● **PROVIDED PASSAGE**
▼
If the natural history museum stays within this year’s budget, it will be unable to stay within next year’s budget, for renovating next year will make the museum’s expenditures exceed next year’s very tight budget. After all, the museum will have to renovate next year if it does not do so this year, because work from previous renovations is deteriorating rapidly.

Summary
If the museum stays within this year’s budget, it won’t stay within next year’s budget. To support this conclusion, we’re given two conditional premises:
(1) If the museum doesn’t renovate this year, it must renovate next year.
(2) If the museum renovates next year, it won’t stay within next year’s budget.

Missing Connection
The conclusion is a conditional claim involving this year’s budget, but this year’s budget doesn’t appear anywhere in the premises. Rather, the premises are all about how renovations will affect next year’s budget. So the correct answer must connect this year’s budget to those premises.
Specifically, we can reach the author’s conclusion if we assume that to stay within this year’s budget, the museum must not renovate this year. (Contrapositive: If the museum renovates this year, it must not stay within this year’s budget.)

A
The museum will stay within this year’s budget.
This fails to show that this year’s budget affects next year’s. Because the premises don’t raise the subject of this year’s budget, staying within that budget has no effect on the argument. We still have no reason to think this year’s budget has any impact on next year’s.
▲
● **DATA EXTRACT**
▼
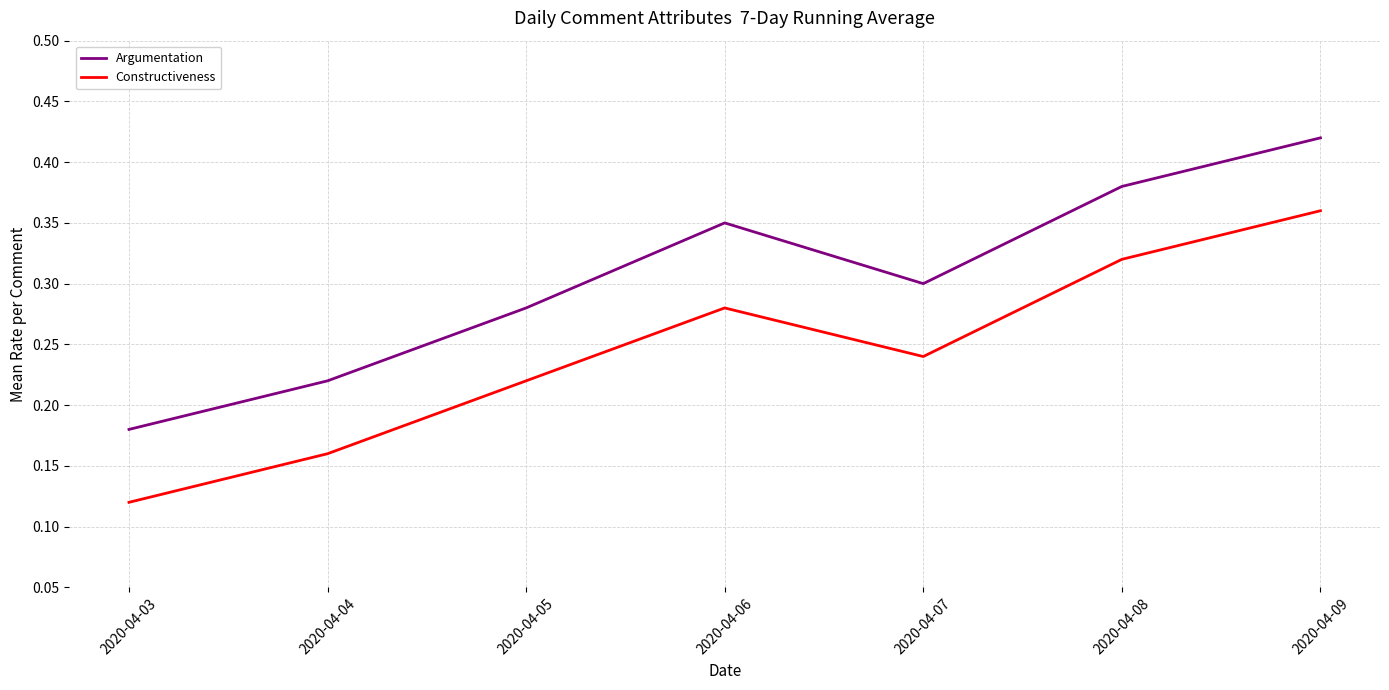

How many categories are shown in the chart?

7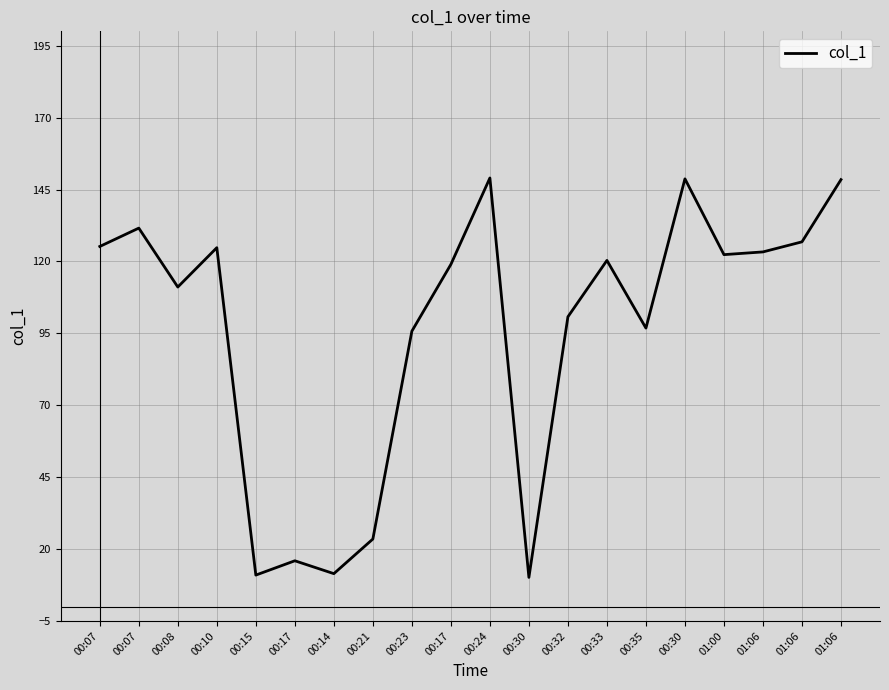

Where is the first local maximum?

00:07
▲
Reproduce the portion of the museum budget explanation that begins with the words containing "(2) If the museum" and ends with "to those premises.".

(2) If the museum renovates next year, it won’t stay within next year’s budget.

Missing Connection
The conclusion is a conditional claim involving this year’s budget, but this year’s budget doesn’t appear anywhere in the premises. Rather, the premises are all about how renovations will affect next year’s budget. So the correct answer must connect this year’s budget to those premises.